I find the idea of appeasement behavior very interesting. I haven't heard of that. I have trouble reading Naomi. She is one of those dogs that looks sad almost all the time. I don't know if she really looks sad or if it's just me projecting lol. Don't hold me to this because like I said I'm not very good at reading her, but to me, she seems like a nervous, anxious, scared dog. A dog that is very insecure and constantly needs my approval, love, attention, reassurance. She is unlike any other dog I've ever had. She is almost always calm and gentle and quiet so I could just be mistaking good dog behavior for "sad," "scared" dog behavior.. LOL. 

Any further thoughts you or anyone else may have on this matter would be appreciated. If it is appeasement behavior then what do I do? How do I build her confidence and independence if she is lacking in those characteristics.


----------



## TxRider (Apr 22, 2009)

You could try an aversive method as well, like grabbing her paw every single time she does it and holding it until she is as uncomfortable with her paw being held onto as you are about being pawed. 

Could make her decide to experiment and find another behavior, especially if you reward her when she does.


----------



## ColoradoSooner (Mar 26, 2009)

Our rat terrier does this, too, and it drives me nuts. I typically ignore him until he quits, then make a big fuss. But husband thinks it's adorable so he just keeps reinforcing it. Argh! Luckily it doesn't hurt (unless you're laying on the bed and he gets you in the face) but it's just one of those behaviors that annoy me for some reason.
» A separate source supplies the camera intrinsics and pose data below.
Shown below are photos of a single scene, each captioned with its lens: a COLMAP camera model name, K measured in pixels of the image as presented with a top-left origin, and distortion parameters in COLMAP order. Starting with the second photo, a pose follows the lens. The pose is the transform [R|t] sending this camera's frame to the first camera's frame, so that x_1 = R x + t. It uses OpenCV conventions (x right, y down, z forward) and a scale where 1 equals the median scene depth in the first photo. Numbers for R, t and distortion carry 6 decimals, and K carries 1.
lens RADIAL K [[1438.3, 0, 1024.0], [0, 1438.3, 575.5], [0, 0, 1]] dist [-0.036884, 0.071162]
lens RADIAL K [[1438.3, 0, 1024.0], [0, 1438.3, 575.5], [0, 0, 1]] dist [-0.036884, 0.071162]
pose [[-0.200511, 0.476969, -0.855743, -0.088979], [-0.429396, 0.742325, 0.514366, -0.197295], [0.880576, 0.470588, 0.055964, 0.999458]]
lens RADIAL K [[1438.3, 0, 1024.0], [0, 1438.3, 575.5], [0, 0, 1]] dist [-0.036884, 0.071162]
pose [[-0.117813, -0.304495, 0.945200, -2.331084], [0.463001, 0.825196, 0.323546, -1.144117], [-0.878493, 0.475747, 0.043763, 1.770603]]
Because I ignore him, he does this with me waaaay less than he does with my husband. Remember, any reinforcement or attention (even negative), can be rewarding to a dog. That's why they tell you to break jumping by turning your back and being boring.

And don't forget about the extinction burst. If you go the "completely ignore" route, it's quite probable that this behavior will get worse before she gives up entirely. You just gotta be tough, grit your teeth and get through it.


----------



## REB (Sep 18, 2009)

Our rescue dog is an attention hog, but he's too short to paw at me effectively when I'm working at my computer (thank goodness). But he comes up and puts his head on my knee, and whines if I don't pet him. Cute though he is, ignoring is really the only option or I'd never get any work done! I make him sit and/or lie down before I'll pet him, and I also taught him to go to his blanket in my study when I'm working (I hid kibble and treats in and around the blanket and put a couple different stuffed toys there every morning for two weeks!). And people are right-- it'll get worse before it gets better. And right now, Mac is curled up on his blanket next to my desk-- good boy!


----------